Еhe law might push the country into isolation and have an adverse impact on society, experts said

KIEV, May 23. /TASS/. The law on a 75% quota for the Ukrainian language at Ukraine's radio stations and TV channels, is a sheer instance of populism, Ukrainian experts said on Tuesday in a comment on the Verkhovna Rada's new initiative.

They also voiced the apprehensions that the law might push the country into isolation and have an adverse impact on society.

"The contemporary democratic notion of 'Ukrainian' implies everything created by citizens of Ukraine inside Ukraine, be it in English, Polish, German, Russian, Hungarian, Crimean Tatar, Romanian or other languages," Ruslan Bortnik, the director of the Ukrainian Institute of Analysis and Political Management told reporters.

"The striving to bind everything that's 'Ukrainian' to the ethnic aspect is simply a marker of populism and lack of civilization and it dooms this country and people to isolation," he said.

Tuesday's decision on quotas for the Ukrainian language stands at variance with the global trend, as 86 countries on today's political map of the world, or 45% of the existing 193 states abide by the multilingual principle in language policy and assign the status of an official language to several languages at a time.

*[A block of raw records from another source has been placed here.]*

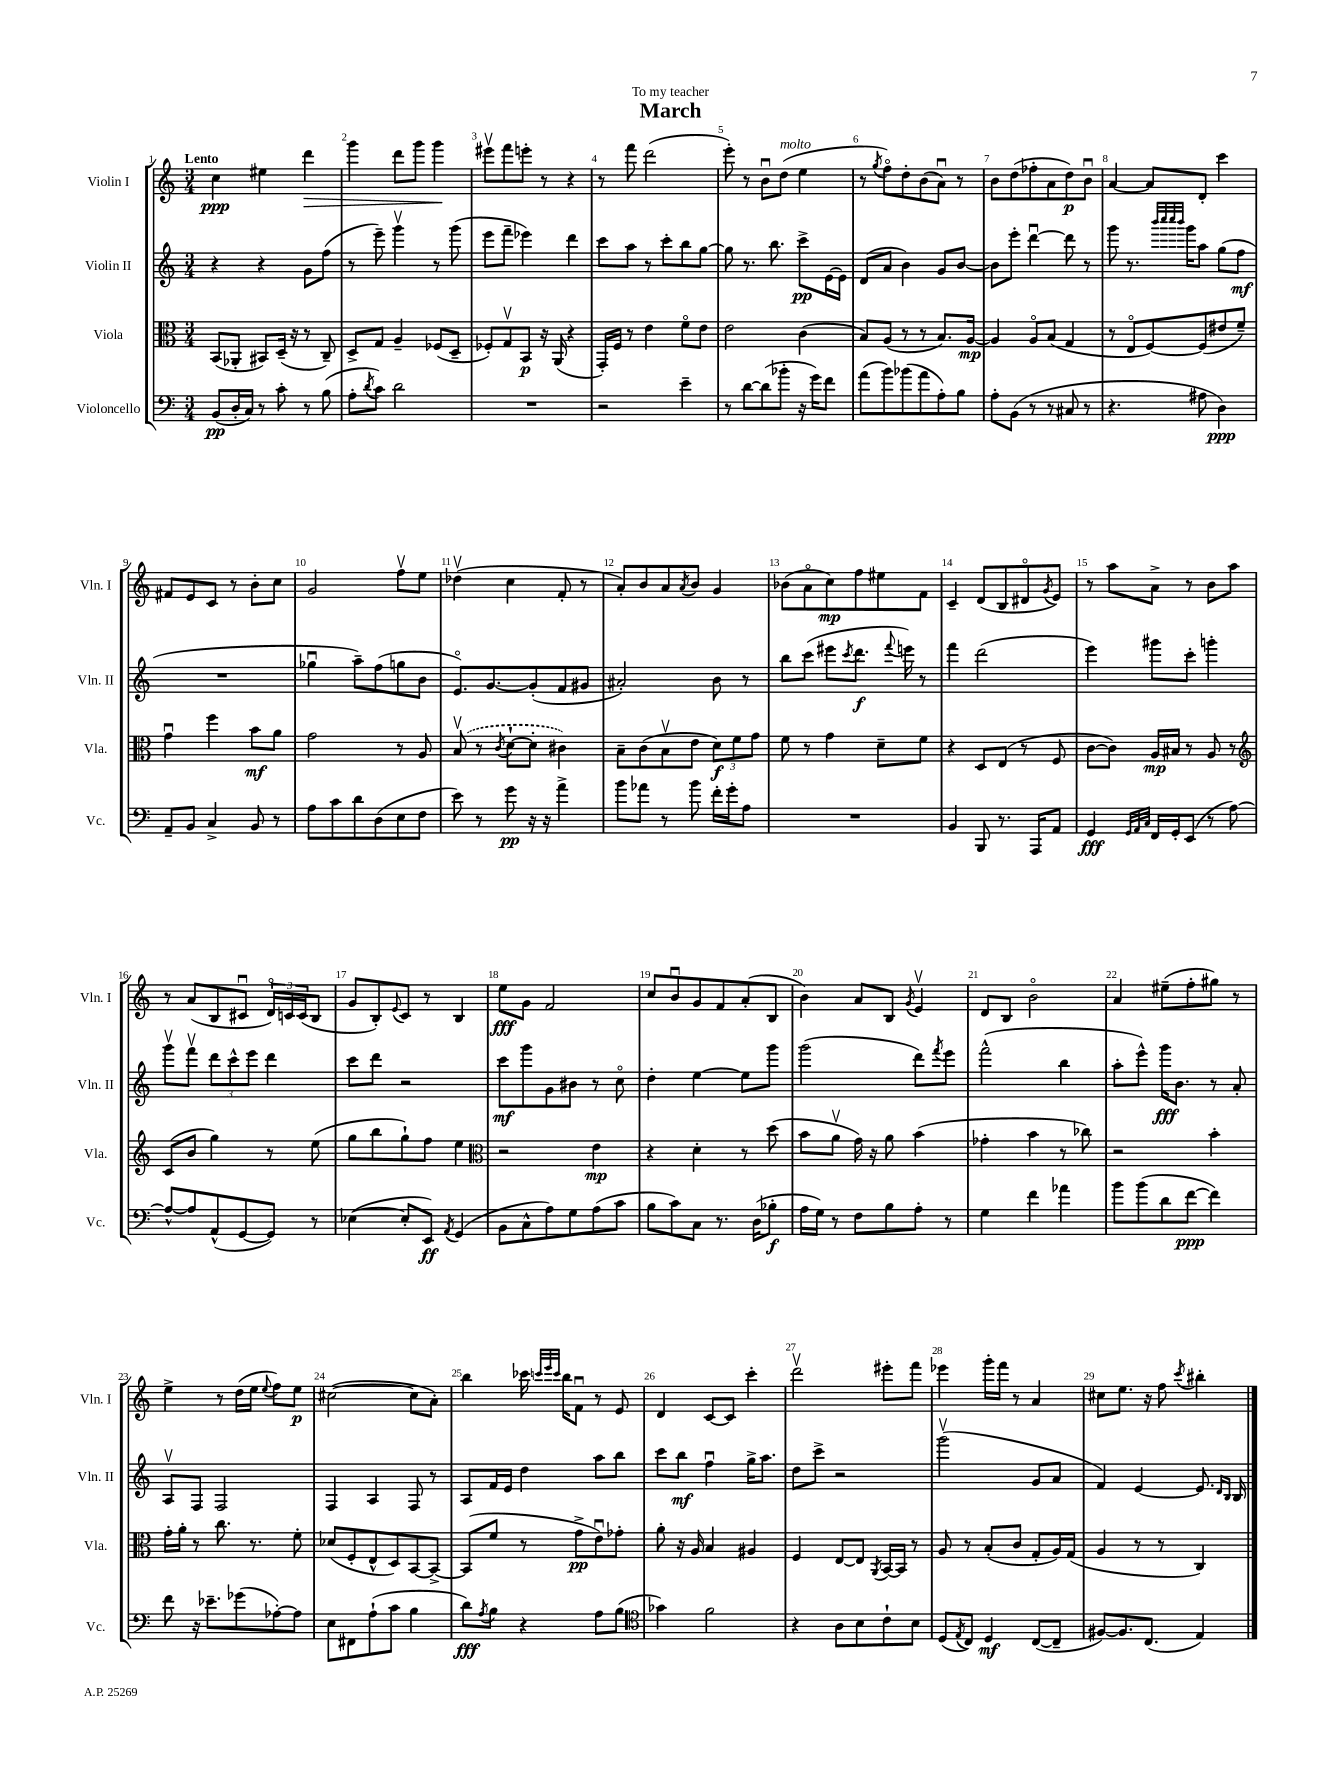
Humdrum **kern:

**kern	**kern	**kern	**kern
*staff4	*staff3	*staff2	*staff1
*clefF4	*clefC3	*clefG2	*clefG2
*k[]	*k[]	*k[]	*k[]
*M3/4	*M3/4	*M3/4	*M3/4
(8BB	(8BB	4r	4cc
16D'	8AA-'	.	.
16C)	.	.	.
8r	8BB#)	4r	4ee#
8c'	(16D~	.	.
.	16r	.	.
8r	8r	8g	4ddd
(8B	8C~)	(8ff	.
=	=	=	=
8A'	8D^	8r	4ggg
8qd	.	.	.
8c)	8G	8eee~)	.
2d	4A~	4gggv	8ddd
.	.	.	8ggg
.	(8F-	8r	4ggg
.	8D~	(8ggg	.
=	=	=	=
2.r	8F-')	8eee	8eee#v
.	8Gv	8fff~	8fff
.	8BB	4eee-)	8eee'
.	16r	.	8r
.	(16AA	.	.
.	4r	4ddd	4r
=	=	=	=
2r	16GG')	8ccc	8r
.	16F	.	.
.	8r	8aa	8fff
.	4e	8r	(2ddd
.	.	8ccc'	.
4e~	8fo	8bb	.
.	8e	[8gg	.
=	=	=	=
8r	2e	8gg]	8eee')
[8d	.	8.r	8r
(8d]	.	.	8bu
.	.	8.bb	.
8b-'	.	.	(8dd
16r	(4c	8ccc^	4ee
16g)	.	.	.
8f	.	[16e	.
.	.	16e]	.
=	=	=	=
(8a	8B)	(8d	8r
.	.	.	8qgg
8b)	(8A	8a	8ffo)
(8b-	8r	4b)	8dd'
8a	8r	.	(8b
8A')	8.B)	8g	8au)
8B	.	[8b	8r
.	[16A	.	.
=	=	=	=
8A'	4A]	8b]	8b
(8BB	.	8eee'	(8dd
8r	8Ao	[4dddu	8ff-'
8r	(8B	.	8a
8C#	4G	8ddd]	8dd)
8r	.	8r	8bu
=	=	=	=
4.r	8r	8ggg	[4a
.	8Eo	8.r	.
.	[8F)	.	8a]
.	.	32qqbbb	.
.	.	32qqcccc	.
.	.	32qqcccc	.
.	.	32qqbbb	.
.	.	16ggg	.
8A#	(8F]	8aa	8d'
4D)	8e#	(8gg	4ccc
.	8f~)	8ff	.
=	=	=	=
8AA~	4gu	2.r	8f#
8BB	.	.	8e
4C^	4ff	.	8c
.	.	.	8r
8BB	8b	.	8b'
8r	8a	.	8cc
=	=	=	=
8A	2g	4gg-u	2g
8c	.	.	.
8d	.	8aa~)	.
(8D	.	(8ff	.
8E	8r	8gg	8ffv
8F	8A	8b	8ee
=	=	=	=
8e)	(8Bv	8.eo)	(4dd-v
8r	8r	.	.
.	.	[8.g	.
.	8qc	.	.
8g	[8d`	.	4cc
16r	8d']	(8g']	.
16r	.	.	.
4a^	4c#)	8f	8f'
.	.	8g#	8r
=	=	=	=
8b	8B~	2a#')	8a')
8a-	(8c	.	8b
8r	8Bv	.	8a
.	.	.	8qa
8b	8e	.	8b
16f'	12d)	8b	4g
16g'	.	.	.
.	12f	.	.
8A	.	8r	.
.	12g	.	.
=	=	=	=
2.r	8f	8bb	(8b-
.	8r	(8ccc	8ao
.	4g	8eee#	8cc)
.	.	8qccc	.
.	.	8.ddd	8ff
.	8d~	.	8ee#
.	.	8qqfff	.
.	.	16eee)	.
.	8f	8r	8f
=	=	=	=
4BB	4r	4fff	4c~
8BBB	8D	(2ddd	(8d
8.r	(8E	.	8B
.	8r	.	8d#o
16AAA	.	.	.
.	.	.	8qg
8AA	8F	.	8e)
=	=	=	=
4GG	[8c	4eee)	8r
.	8c])	.	8aa
32qqGG	.	.	.
32qqAA	.	.	.
32qqC	.	.	.
16FF	16A	8ggg#	8a^
16GG'	16B#	.	.
(8EE	8r	8ccc'	8r
8r	8A	4ggg'	8b
[8A)	8r	.	8aa
=	=	=	=
*	*clefG2	*	*
8A^^_	(8c	8gggv	8r
8A]	8b	8fffv	(8a
(8AA^^	4gg)	12ddd	8B
.	.	12ccc^^	.
[8GG	.	.	8c#u
.	.	12eee	.
8GG])	8r	4ddd	24do)
.	.	.	24c
.	.	.	(24c
8r	(8ee	.	8B
=	=	=	=
([4E-	8gg	8ccc	8g
.	8bb	8ddd	8B')
.	.	.	8qqe
8E-']	8gg`)	2r	8c
8EE)	8ff	.	8r
8qAA	.	.	.
(4GG	4ee	.	4B
=	=	=	=
*	*clefC3	*	*
8BB	2r	8ccc	8ee
8C^^	.	8ggg	8g
8A)	.	8g	2f
8G	.	8b#	.
(8A	4e	8r	.
8c	.	8cco	.
=	=	=	=
8B	4r	4dd'	8cc
8c)	.	.	8bu
8C	4d'	[4ee	8g
8.r	.	.	8f
.	8r	8ee]	(8a'
(16D	.	.	.
8B-'	(8dd	8ggg	8B
=	=	=	=
16A	8b	(2ggg	4b)
16G)	.	.	.
8r	8av	.	.
8F	16g)	.	8a
.	16r	.	.
8B	8a	.	8B
.	.	.	8qg
8A'	(4b	8ddd)	4ev
.	.	8qfff	.
8r	.	8eee	.
=	=	=	=
4G	4g-'	(2fff^^	8d
.	.	.	8B
4f	4b	.	2bo
4a-	8r	4bb	.
.	8cc-)	.	.
=	=	=	=
8b	2r	8aa'	4a
(8b	.	8eee^^)	.
8d	.	16ggg	(8ee#~
.	.	8.b	.
[8f	.	.	8ff'
4f])	4b'	8r	8gg#)
.	.	8a'	8r
=	=	=	=
8f	16g'	8Av	4ee^
.	16a'	.	.
16r	8r	8F	.
8.e-~	.	.	.
.	8.cc	2F	8r
(8g-	.	.	(16dd
.	8.r	.	16ee
.	.	.	8qqee
[8A-')	.	.	8ff)
8A-]	8f'	.	8ee
=	=	=	=
8E	(8d-	4F	([2cc#
8FF#	8F'	.	.
(8A`	8E^^	4A	.
8c	8D)	.	.
4B	[8BB	8F	8cc#]
.	8BB^_	8r	8a')
=	=	=	=
8d)	(8BB]	8A	4bb
8qA	.	.	.
8B	8f	16f	.
.	.	16e	.
4r	8r	4dd	16ccc-
.	.	.	32qqccc
.	.	.	32qqeee
.	.	.	32qqccc
.	.	.	16bb
.	8g^	.	8fu
8A	8eu)	8aa	8r
(8B	8g-'	8bb	8e
=	=	=	=
*clefC4	*	*	*
4g-)	8a'	8ccc	4d
.	16r	8bb	.
.	16A	.	.
2f	4B	4ffu	[8c
.	.	.	8c]
.	4A#	16gg^	4ccc'
.	.	8.aa	.
=	=	=	=
4r	4F	8dd	2dddv
.	.	8ccc^	.
8A	[8E	2r	.
8B	8E]	.	.
.	8qAA	.	.
8c`	[16BB	.	8eee#'
.	16BB]	.	.
8B	8r	.	8fff
=	=	=	=
(8D	8A	(2gggv	4eee-
8qE	.	.	.
8C)	8r	.	.
4D	(8B'	.	16ggg'
.	.	.	16fff
.	8c	.	8r
([8C	8G'	8g	4a
8C~]	16A)	8a	.
.	(16G	.	.
=	=	=	=
[8F#)	4A	4f)	8cc#
8.F#]	.	.	8.ee
.	8r	[4e	.
(8.C	.	.	16r
.	8r	.	8ff
.	.	.	8qccc
4E)	4C)	8.e]	4bb#'
.	.	16qqd	.
.	.	16qqB	.
.	.	16B	.
==	==	==	==
*-	*-	*-	*-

Of the 86 countries, the majority or 77% have given the status of state languages to several tongues, while other combine all-nation and regional multilingualism, Bortnik said.

Political analyst Nikolai Spiridonov believes the newly adopted law is an artificial bolster to the state language.

"Ukrainian is a beautiful melodious language and it doesn't need any artificial bolstering," he said. "This kind of bolstering will much rather repel people."

According to Spiridonov, private channels should have the right to broadcast in any language, since the task of any commercial broadcasting is to attract spectators. In addition to it, the language problem splits society and scarcely has a potential to consolidate it and quite often is a harbinger of forthcoming elections."

A total of 269 deputies of the Verkhovna Rada voted in favor of the law on the language quota for the broadcasting media. The required minimum of votes for adopting laws in the Rada is 226.

The law stipulates that "the radio and television broadcasting companies broadcast in the state language, minority or regional language, and the language of international communications" but "shows of films in the Ukrainian language should make up no less than 50% for regional broadcasting companies and no less than 75% for pan-Ukrainian radio and TV channels.".